The good ones begin the process of what Adogan calls “upcycling,” which involves taking the vintage carpets and kilims and repurposing them for what will eventually become new, modern rugs.
“The material in these vintage kilims, they are a very good quality. They are all made in between 1950s and 1980s, and all of them, they were made by hand,” Adogan said. “The yarn is spun by hand, and today it is very difficult to find this handspun material, and the effect in the kilim is much different than today’s material, so we prefer to use this material.”
The carpets are first loaded into a large wooden drum. As the drum spins, the decades of dirt and dust particles are purged from deep within the pile of the rug. Next they are soaked in a mild detergent, washed, scrubbed and spin-dried.
After they have dried, some of the newer carpets are sheared to even the pile before eventually being re-dyed.
“We are changing the form into a more valuable look, and that’s why I call them upcycling,” Adogan said.
There is a different process for recycling the old kilims, which were handwoven using a flat weave style. First they must be unraveled by hand. Adogan sends them to small villages in the foothills of Turkey, not far from Usak, to be dismantled.
Back at the warehouse, in a small corner room at the rear of the facility, a chemist mixes together cocktails of natural dyes to create the palette for Adogan’s modern motifs. The high quality yarn is then hung outside and dried.
Once the unraveled material from the vintage kilims is reprocessed, it is brought back to the villages where weavers begin the process of creating new world designs from old world quality.

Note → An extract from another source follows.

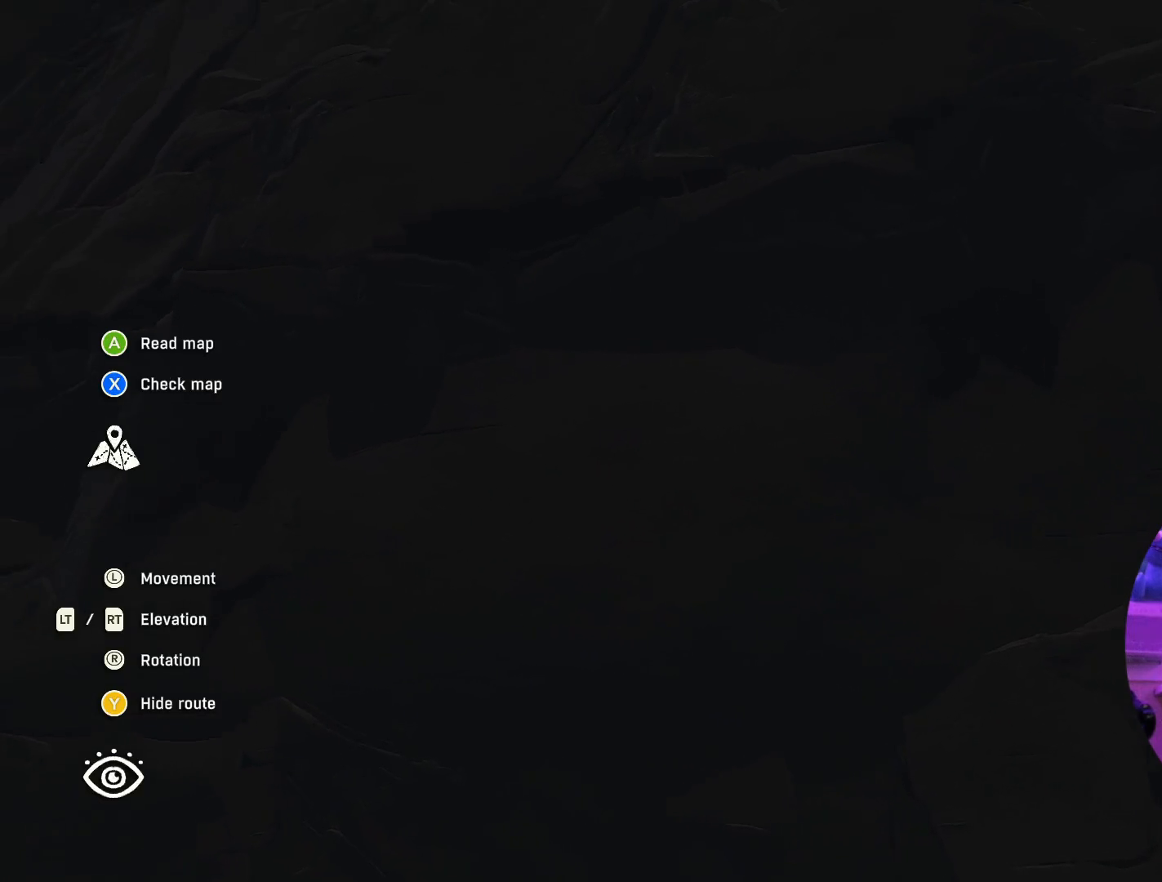
{"buttons": [], "left_stick": "center", "right_stick": "center", "events": []}
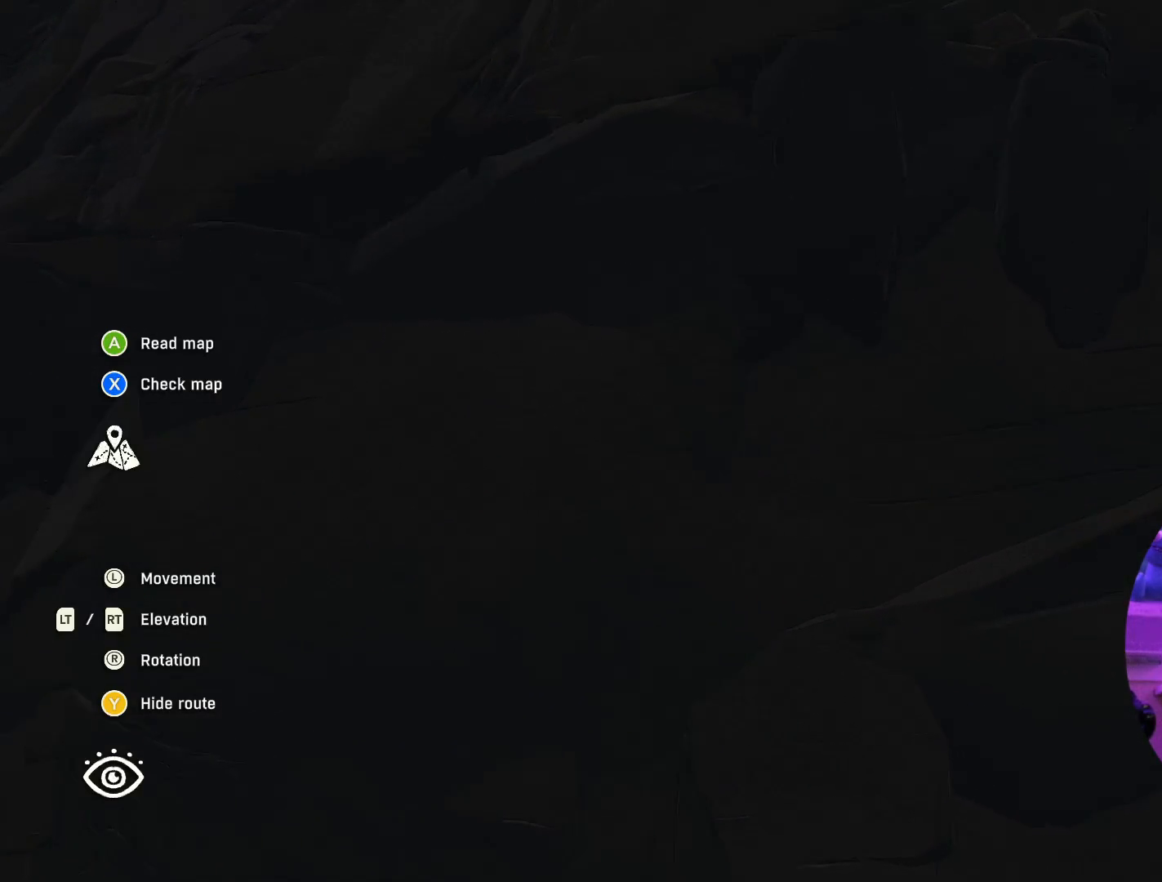
{"buttons": [], "left_stick": "left", "right_stick": "down-left", "events": [[367, "left_stick", "left"], [367, "right_stick", "down-left"]]}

Weaving kilims is a skill that has been passed on for generations in the small village of Manisa. But the traditional weavers were initially baffled by Adogan’s bold take on time-honored Turkish design.
“They were very surprised. We brought them new designs and new colors,” he said. “I mean, they were not used to using pink in a kilim, but in our funky pieces, we like to use some flashy colors. And first they said, ‘No, it is not possible to make this kilim with this color.’”
But eventually they came around.
Leyla Girgin has been weaving kilims for nearly 30 years. She says she appreciates the new flair and the unconventional designs, but not just for the aesthetics.
“These designs are easier to weave than the traditional ones, and so we were able to make them with no problems,” said Girgin.
The new carpets have shipped across the world, and have even arrived here in Chicago.
Brian Rojanasumaphong is a sales manager and carpet buyer for Oscar Isberian Rugs in Chicago's River North neighborhood.
“It’s beautiful. Yeah, it’s fantastic,” he said.
His responsibilities include identifying the hottest trends in rug design for his customers. He says many of those designs come from Turkey.
“Turkey is a place, that people in the rug industry, they really look forward to going to because they do such interesting, unusual things,” said Rojanasumaphong.
He says Knotisse is doing cutting edge work by mixing traditional materials with contemporary design.
“So this is a really interesting texture,” he said. “We have in the background, it’s like a kilim weave so it’s a flat-weave rug, woven kind of how a piece of fabric would be woven, without pile. And this is black goat hair cotton and wool all twisted together, so you get this kind of feathering effect.”
Rojanasumaphong also says the upcycled Turkish rugs are not only popular here because of their flashy style and quality materials, but also because of their eco-friendly origins.
“There's a sense of it being green, I think you know, as a people we are very aware of how much we consume every day, and the idea of repurposing anything in our lives, or anything that was once old that we can sort of reuse in a new way, I think that we find really compelling,” he said.
Adogan says, for him, it’s important to keep the tradition of Turkish carpet-weaving alive. And the idea that this otherwise discarded material is finding new life in his modern designs is exciting.
“I love it actually. I remember, I see my piece in a magazine or in a beautiful house, I feel really good, and when people like my designs or they enjoy our products, it makes me happy,” he said.